VITAL UPDATE: According to the site Answers, 4% of Australians have red hair and about 2.5% of New Zealanders.

…one part of the North Island of New Zealand, in fact.

Yes, next week I’ll be popping over to our comparatively near neighbours and meeting other Tuesday Poets, and particularly Tim Jones, with whom I am editing The Stars Like Sand: Australian Speculative Poetry.

We will be making final selections for the anthology, from the approximately nine million on our two lists of ‘must haves’. I’m also one of four poets reading at Au Contraire, a science fiction convention in Wellington.

And I hope to sneak off from poetry duties long enough to see a dead Colossal Squid on display, and also to see some live, medium-sized birds.

I really can’t wait. (That is not sarcastic, for once, by the way.)

I have visited New Zealand once before when I was a teenager on a school trip, and have vague memories of an extremely racist bus driver, a wool museum (like Australians really don’t have enough wool and need to visit other people’s wool museums), and the smell of Rotorua.

I look forward to contrasting Canberra with Wellington. The populations of the two cities are about the same. That fact says a little more about Canberra, I think, than Wellington.

So busy have I been preparing Vast Lists of speculative poetry that I have no poem to post this week, and next week may be dodgy too, as I’ll be buying things for Wellington.

Wool things, mostly.

Cetaceous floater
chewing soft cud of sky krill
blubbered cumulus

P.S. Cottier
skywhale launch

The best thing to happen during Canberra’s Centenary Celebrations (there are a lot of capitals around at the moment in the nations’s capital) took to the air outside the National Gallery on Saturday.

Skywhale, a balloon sculpture designed by Patricia Piccinini, is not exactly your typical whale. She has a bit of the turtle about her, and wings made of breasts. Is she an angel? I don’t know, but her presence is peaceful and wonderful; confusing those who like straight lines and easy classifications.

The money, some people are shouting! The outrageousness of producing a whale that isn’t even a proper whale for the centenary of an inland city! The threat to mental law and order! Read some of the comments here on RiotACT, where the haiku was posted by me as a comment. I didn’t want to argue the case, as Skywhale seemed so strangely perfect in her ambiguity. A poem seemed more appropriate.

There should be more of this sort of perplexing beauty, confounding those who think that art should be confined to easily recognisable portraits and lovely landscapes punctuated with useful sheep:

Moustaches and merinos
made Australia what she is today.
No fleecy clouds of maybe here!
No blubbering queens of perhaps,
with flowing boas of breast to tease
certainty into mere sniffle;
our capital’s castaway.

P.S. Cottier

Through all the controversy, Skywhale maintains her dignity, moving gently through the sky with her wings of breasts, a kindly and whimsical presence, powered by hot air but quite serene. Skywhale is certainly the Queen of the Centenary. She will soon be touring the country, looking down on her subjects with that benign and somewhat Mona Lisa smile.

Information supplied:
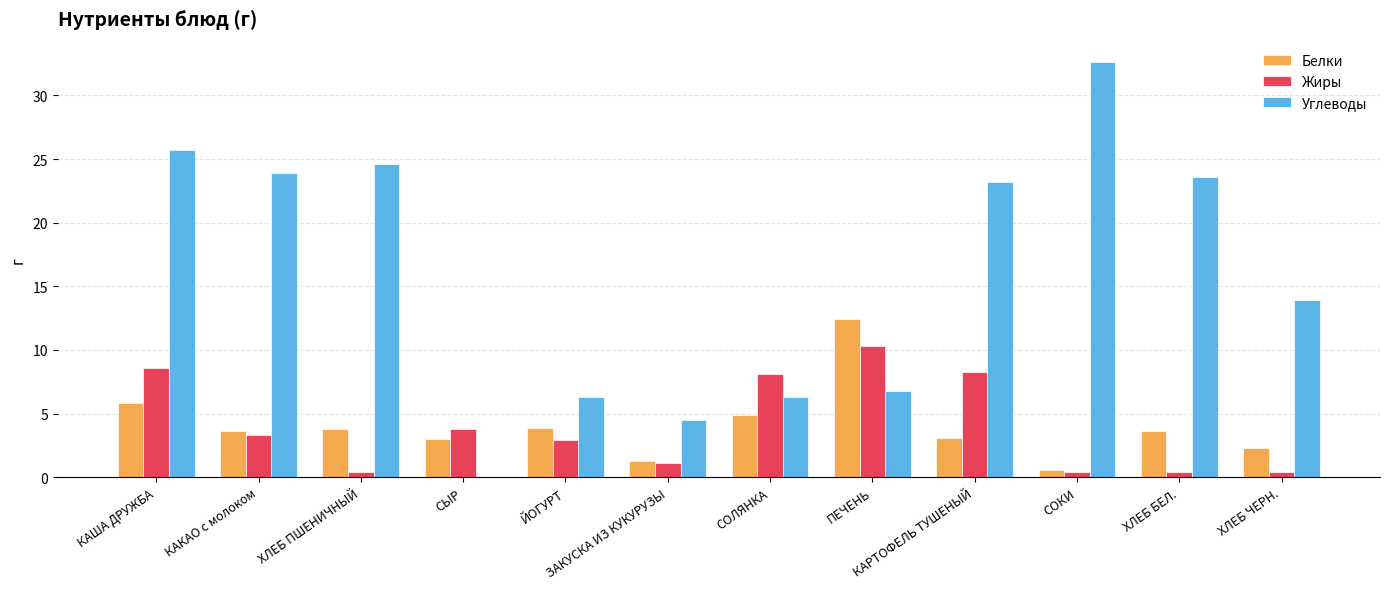

What is the difference between the Углеводы values at КАКАО с молоком and КАРТОФЕЛЬ ТУШЕНЫЙ?

0.7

Problems to solve:
(1) In the blog post about the Wellington trip and Skywhale, who designed the Skywhale balloon sculpture?
(2) Carry on with the blog post about the Wellington trip and Skywhale, starting after its final sentence.

Per-task outputs:
(1) Patricia Piccinini designed Skywhale.

(2)
Mona Lisa with barnacles

Mona Lisa with barnacles

Long may she swish through the skies, delighting those who prefer their art to have a little whimsy, and to pose a few questions, at the same time that it delights and sets us free.

Click this feather for further poetry:
Tuesday Poem

Transferred to head office

They slip into green spaces curved
to double-headed infinity’s
dizzying, snaking, roundabout sign.
Young chameleons adapt,
quite emerald in their ambition.
Friends at home write and write;
and then the letters cease.
The transferred are erased,
slowly disappear by degrees.
Colours leach from former lives,
transfused into memory.
Letters after their names
brought them to the suburban
Babel of BAs, this civil, know-all
vacant town. Transparent,
buried in clean clear air,
they float up into cloudless nothing.
Ghosts rustle like dead glass leaves.

P.S. Cottier

When I first arrived in Canberra about twenty years ago (!) I hated it. I was desperately unhappy in my job, and after inner city Melbourne, it seemed peculiarly barren. This is reflected in my poem, first published in a chapbook produced by the ACT Writers Centre. When I find my copy I’ll add the date.

Now I find there are more arts and writing related things to do than I can possibly manage, and the beauty of the place strikes me every day. Cockatoos in inner city streets. Kangaroos in inner city nature parks. Little pollution, although, with the spread of hideous new suburbs, we are working on this.

I no longer care about the ignorant slurs of people from other States or countries about Canberra. Slurs to which I once added my own sneers. I have fallen in love. Which is not to say I am enamoured with every aspect of the current Centenary Celebrations in this city, some of which are so beyond daggy that they would make a sheep blush.

But as I rode my bike through inner city Canberra yesterday on purpose made bike-paths, under a very clear and blue sky, I thought that this is, indeed, peculiarly pretty. I came across a tree decorated with fly-swats. No explanation as to who or why. It is that quiet quirkiness that I love about Canberra.

20130311_153518

There are no flies on Canberra, I thought, trying to put myself into the mind of the person who had decorated the casuarina tree in this way. Although that is an exaggeration, for every city has its problems. But there are relatively few in this little metropolis, which is partially explained by its being the capital of a wealthy, developed country intent on selling its minerals overseas like the world was ending tomorrow…

And perhaps we’re all just slightly mad here, caught between the great normality of suburbia and the ritualistic weirdness of the bureaucracy. There are a surprising number of artists and poets and musicians in Canberra, holding up the creative weirdness end of the seesaw against the very beige lumpenmiddleclass. Or do we hold the seesaw down?

Today, Tuesday 12th March, is Canberra’s 100th birthday. Of course, there were people here long before that date; long before Europeans. But 100 years ago, the city of Canberra was officially founded, and given its name. I think it is the only major city in Australia that has a non-Anglo name, let alone one that refers to Indigenous people. (No offence, Wagga Wagga.) All those years the name of the capital was whispering of previous ownership, even before we admitted that the country had been previously occupied!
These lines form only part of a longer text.